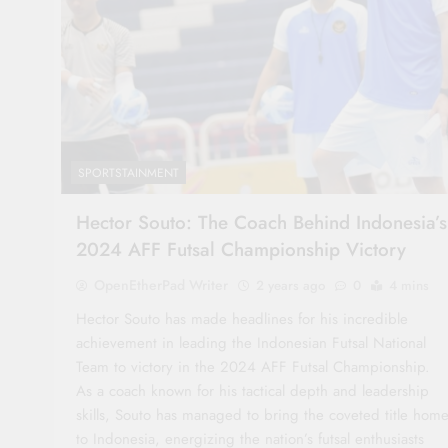
SPORTSTAINMENT
Hector Souto: The Coach Behind Indonesia’s
2024 AFF Futsal Championship Victory
OpenEtherPad Writer
2 years ago
0
4 mins
Hector Souto has made headlines for his incredible
achievement in leading the Indonesian Futsal National
Team to victory in the 2024 AFF Futsal Championship.
As a coach known for his tactical depth and leadership
skills, Souto has managed to bring the coveted title hom
to Indonesia, energizing the nation’s futsal enthusiasts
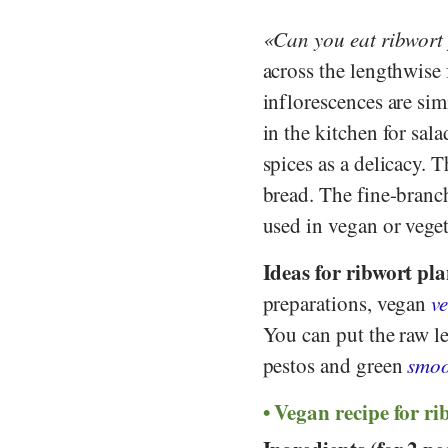
Can you eat ribwort
across the lengthwise
inflorescences are sim
in the kitchen for sal
spices as a delicacy. 
bread. The fine-branch
used in vegan or veget
Ideas for ribwort pla
preparations, vegan
ve
You can put the raw le
pestos and green
smoo
Vegan recipe for ri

□ □ □ □

* _Brief_: Starting with the line that contains "preparations, vegan", copy each line through the end of the data exactly, and leave out all earlier lines.

* _Task answer_:
preparations, vegan
ve
You can put the raw le
pestos and green
smoo
Vegan recipe for ri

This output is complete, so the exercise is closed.